Travail à faire ->
**A.** D'après l'extrait, comment le primitif se représente-t-il rarement les dispositions des êtres et des objets qui l'entourent ?
**B.** Recopiez l'extrait en commençant par « Parmi les puissances » et en allant jusqu'à « et ses actes. ».

Extrait du texte ->
Parmi les puissances invisibles dont le primitif se préoccupe constamment, il n’oublie guère ce que j’appellerai les « dispositions » des êtres et des objets qui l’entourent. Quoi qu’il entreprenne ou qu’il éprouve, il se les représente rarement comme indifférentes. Selon qu’il les croit favorables ou non, ce qu’il imagine à ce sujet exerce une influence profonde sur ses émotions, et entre pour une grande part dans ses déterminations et ses actes.

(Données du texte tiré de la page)
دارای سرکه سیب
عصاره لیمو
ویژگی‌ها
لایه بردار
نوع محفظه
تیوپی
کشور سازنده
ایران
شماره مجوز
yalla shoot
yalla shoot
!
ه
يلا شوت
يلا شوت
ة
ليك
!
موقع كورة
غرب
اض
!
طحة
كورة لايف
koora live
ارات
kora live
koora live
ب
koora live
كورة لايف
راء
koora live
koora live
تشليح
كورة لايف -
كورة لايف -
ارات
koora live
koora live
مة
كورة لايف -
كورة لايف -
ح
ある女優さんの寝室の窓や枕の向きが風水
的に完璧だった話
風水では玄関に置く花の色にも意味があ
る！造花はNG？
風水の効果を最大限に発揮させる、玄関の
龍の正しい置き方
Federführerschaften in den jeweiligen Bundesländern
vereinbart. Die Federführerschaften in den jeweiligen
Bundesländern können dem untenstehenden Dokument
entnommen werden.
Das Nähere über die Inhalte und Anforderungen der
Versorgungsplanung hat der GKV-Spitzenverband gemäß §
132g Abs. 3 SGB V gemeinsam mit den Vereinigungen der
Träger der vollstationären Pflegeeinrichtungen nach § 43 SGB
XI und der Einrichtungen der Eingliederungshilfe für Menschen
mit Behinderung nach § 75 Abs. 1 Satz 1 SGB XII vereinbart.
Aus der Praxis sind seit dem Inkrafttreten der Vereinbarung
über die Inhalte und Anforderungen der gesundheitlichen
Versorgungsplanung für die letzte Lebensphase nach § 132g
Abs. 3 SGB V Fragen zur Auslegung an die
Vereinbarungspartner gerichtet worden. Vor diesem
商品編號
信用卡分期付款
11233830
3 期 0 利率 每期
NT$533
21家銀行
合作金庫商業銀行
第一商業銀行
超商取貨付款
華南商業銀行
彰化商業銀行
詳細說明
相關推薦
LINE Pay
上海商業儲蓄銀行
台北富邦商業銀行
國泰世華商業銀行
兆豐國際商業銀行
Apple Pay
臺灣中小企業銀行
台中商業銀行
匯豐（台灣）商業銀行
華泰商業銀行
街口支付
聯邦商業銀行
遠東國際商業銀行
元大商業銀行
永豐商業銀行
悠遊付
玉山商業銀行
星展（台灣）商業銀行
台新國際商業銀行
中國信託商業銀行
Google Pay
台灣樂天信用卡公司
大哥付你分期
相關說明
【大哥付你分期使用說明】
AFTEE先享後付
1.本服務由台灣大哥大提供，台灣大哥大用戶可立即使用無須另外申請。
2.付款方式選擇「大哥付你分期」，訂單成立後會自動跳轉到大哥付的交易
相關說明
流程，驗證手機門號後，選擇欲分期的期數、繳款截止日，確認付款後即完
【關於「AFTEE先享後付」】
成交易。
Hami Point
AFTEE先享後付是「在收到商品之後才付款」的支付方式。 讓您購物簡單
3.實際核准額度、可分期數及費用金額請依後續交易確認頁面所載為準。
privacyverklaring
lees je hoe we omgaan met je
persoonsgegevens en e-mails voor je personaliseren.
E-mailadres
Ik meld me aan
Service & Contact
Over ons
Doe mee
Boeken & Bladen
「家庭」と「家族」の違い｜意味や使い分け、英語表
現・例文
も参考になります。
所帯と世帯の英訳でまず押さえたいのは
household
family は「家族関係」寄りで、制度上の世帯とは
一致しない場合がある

Corrigé ci-dessous ->
**A.** Comme indifférentes.

**B.**
Parmi les puissances invisibles dont le primitif se préoccupe constamment, il n’oublie guère ce que j’appellerai les « dispositions » des êtres et des objets qui l’entourent. Quoi qu’il entreprenne ou qu’il éprouve, il se les représente rarement comme indifférentes. Selon qu’il les croit favorables ou non, ce qu’il imagine à ce sujet exerce une influence profonde sur ses émotions, et entre pour une grande part dans ses déterminations et ses actes.